Supposedly 7s have a hard time with commitment. I know my flake factor wasn’t so bad before I moved to CA but it is a genuine part of me now. I remember when I wouldn’t decide if I was going to a convention until the month or maybe the week before and I would work if you didn’t count on me and I showed up.
When I started with the 9 sisters group, it was an 18 month commitment. I had never went into anything with that kind of length requirement. At the time I was looking at a 10 year commitment for Diamond Heart and was amazed I would even consider it.
I am seeing places where I do commit and it is stunning to me how hard it is to let go when that is a position I am forced to take. When I commit, it is anchored to something buried deeply inside myself. I will put up with an amazing amount of crap and still hold strong.
I have been asked the question “do you keep your promises,” and need to answer that I don’t always. I am having a great deal of trouble with my motivation and following through on things. I can’t tell if I will actually do it or not, I can only plan on trying.
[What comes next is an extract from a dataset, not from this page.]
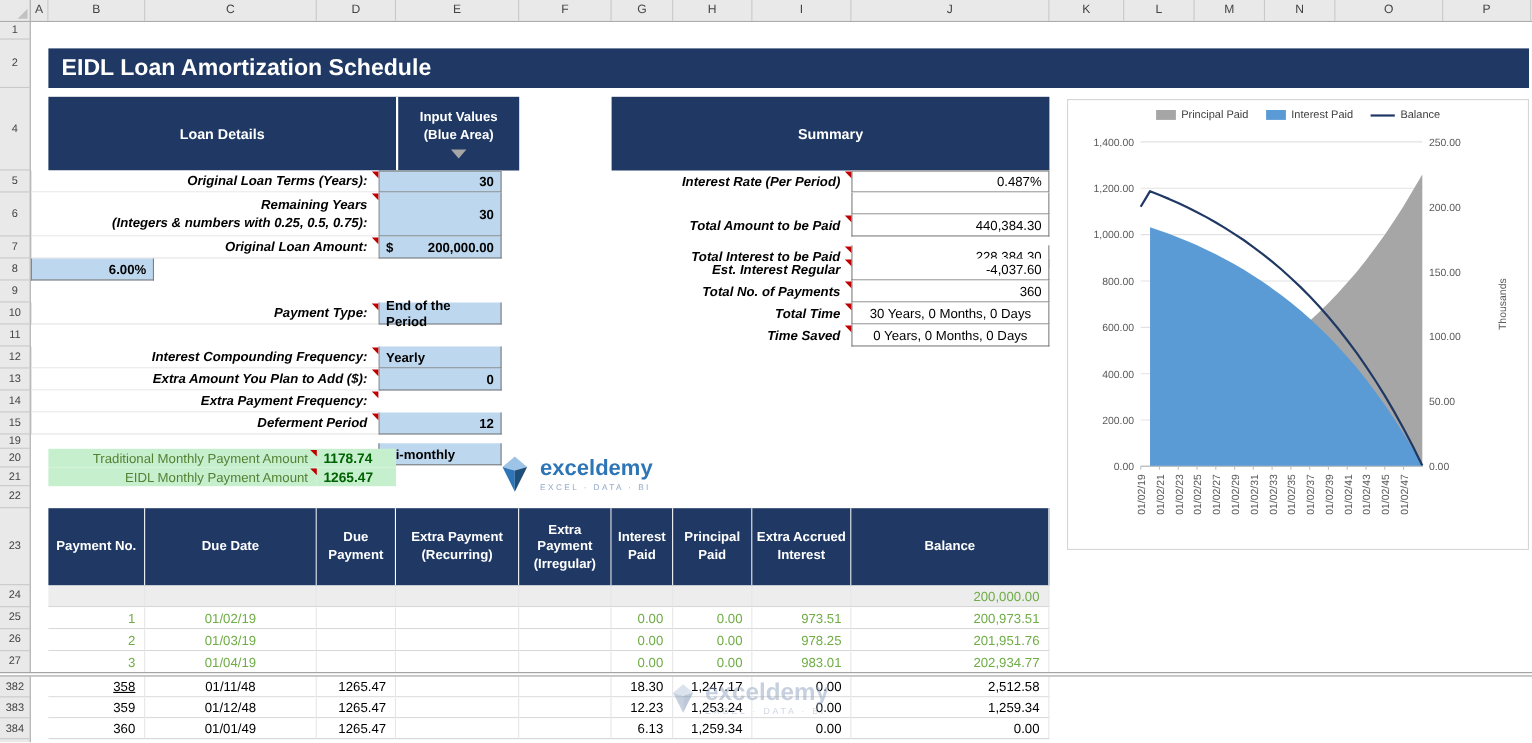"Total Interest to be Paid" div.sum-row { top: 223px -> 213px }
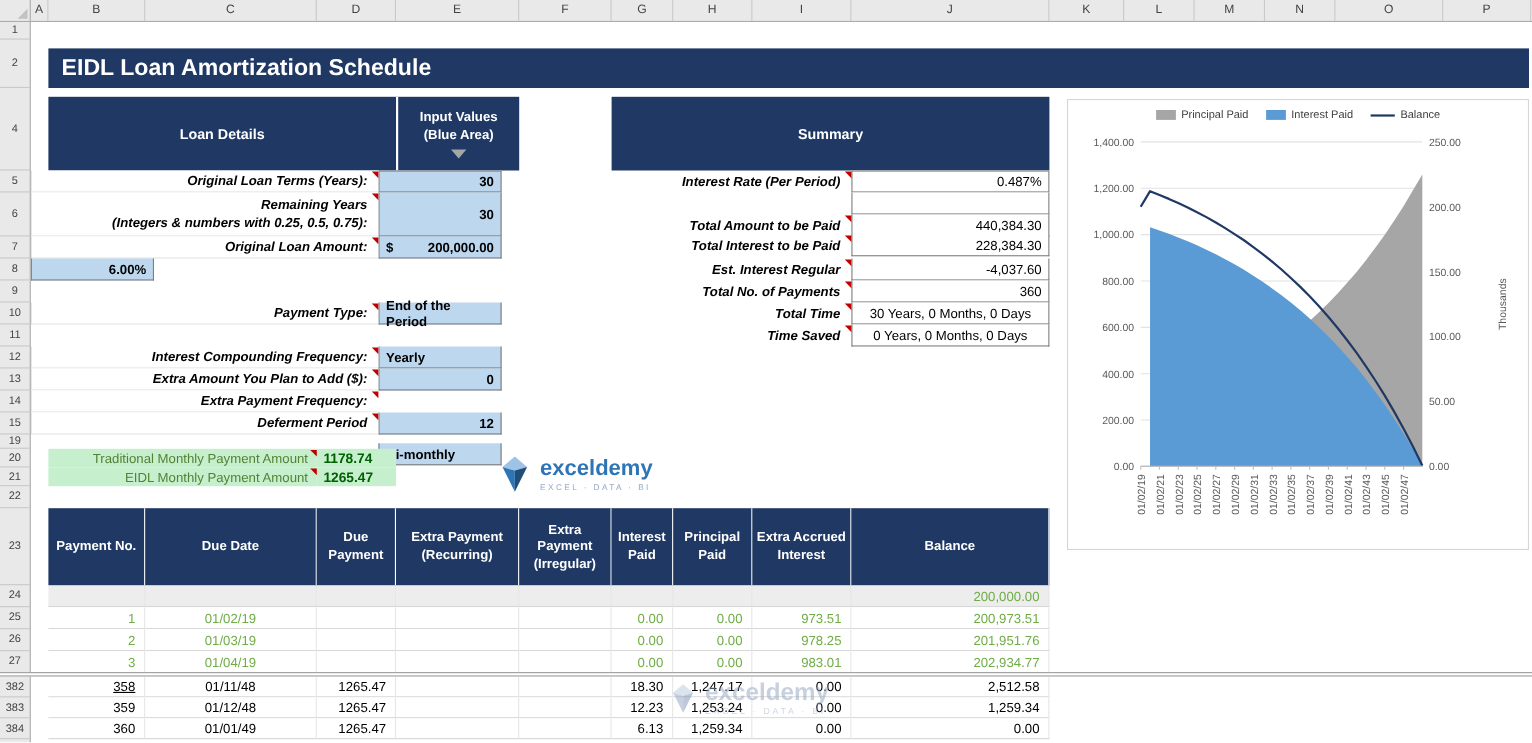"Payment No." div.pt-h { border-radius: none -> 14px }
With true commitment, I don’t think I make any promises. I just am. True commitment is an agreement between my head, my heart and my gut. I don’t always get notified until something affects that commitment. Then I find out how strong it is.
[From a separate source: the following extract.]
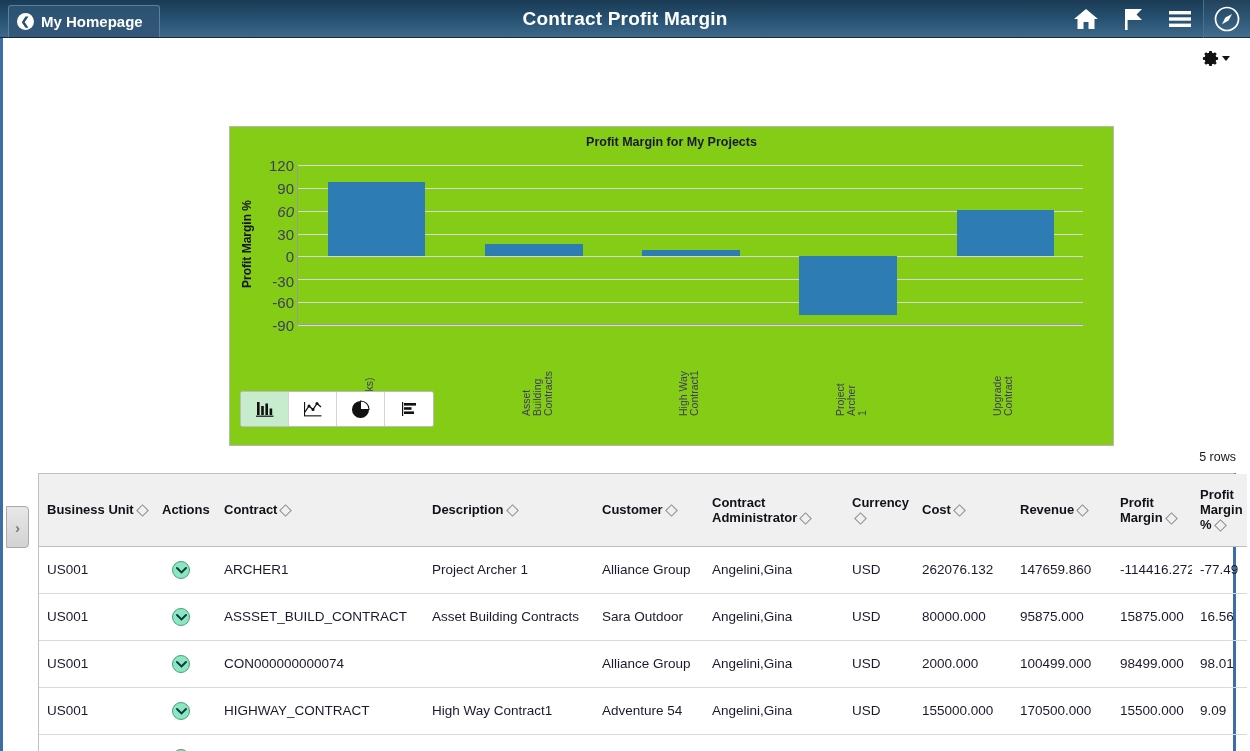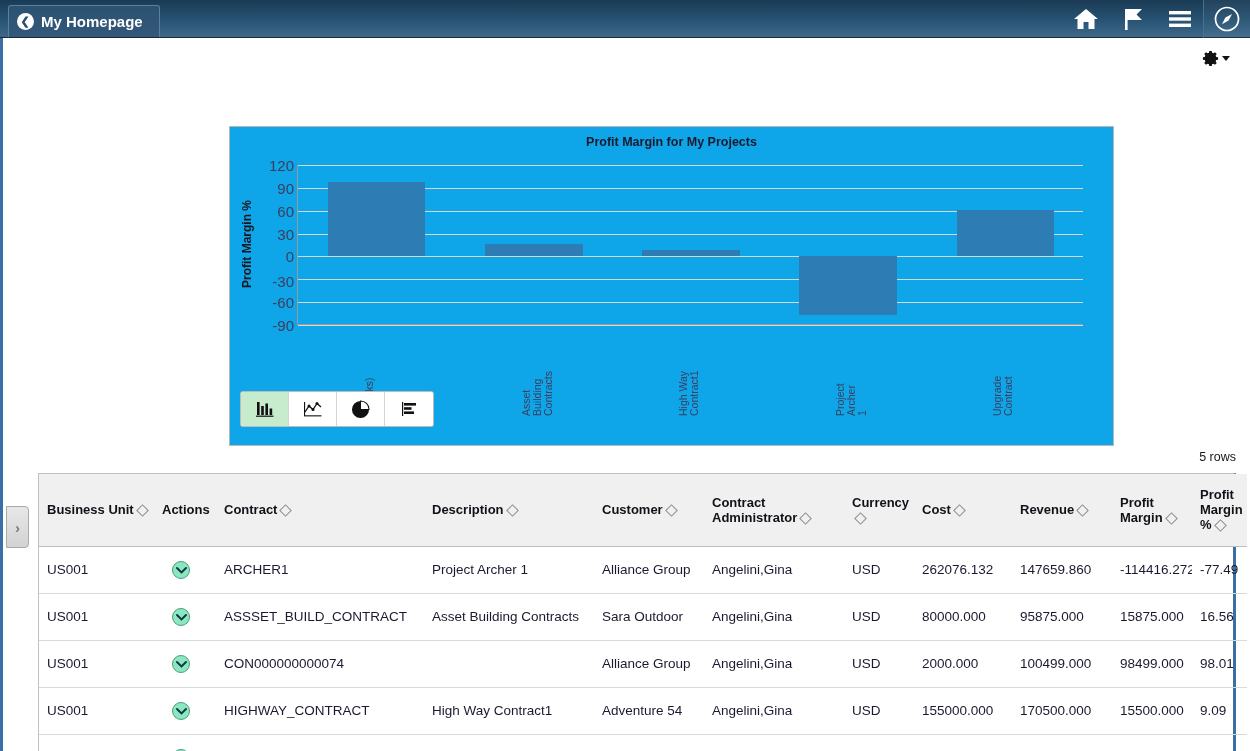"Contract Profit Margin" div.app-title { html: none -> <div>Contract Profit Margin</div> }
I didn’t realize how much I had committed to 9 sisters. More than was asked for and more than there was. I was still committed to continuing after it was all over. This didn’t match up with the reality around me so there were problems with this.
I am committed to the work on myself. I can’t believe what I do for that and what I am willing to endure. Sometimes I sit and watch in amazement at what I am doing.
I was committed to a friendship that I am informed is over. It still doesn’t make sense because his actions and his words don’t seem to match up to me.
I am committed to another friendship that is currently on the rocks. I figure I will back off and wait as it comes around again, if it comes around again. His issues might revolve around his marriage and he doesn’t know it and I don’t want that to ever change for him.
I was committed to my captain even though as a friend, he pissed me off more than not. As my captain, he had my support.
With me, there are some things that just are. Usually they need to be questioned before I notice that they have that status. Some people will always be welcome in my life. I may not be able to deal with them at a particular time, but after I have had time to get through it, there is a spot for them. Just is.
I was not committed to my job. I wish, oh how I wish I was, but I wasn’t.
I think the thing is, we keep the commitments that are important to us, but don’t break our neck to keep every commitment other people think we should.
And of course, what is most important varies from 7 to 7.
The thing is I can’t tell when there is a commitment or not. It isn’t a head thing. I will promise something and I will think it is important to me but when the first blush of enthusiasm dies off, bah, I don’t care.
But somethings aren’t tied to enthusiasm at all. I don’t know what they are tied to. But it is like they have their own driving force and I just keep going at it. I would like to be able to identify that connection.
Because then I could use it, Bwaaa haaa haaaa.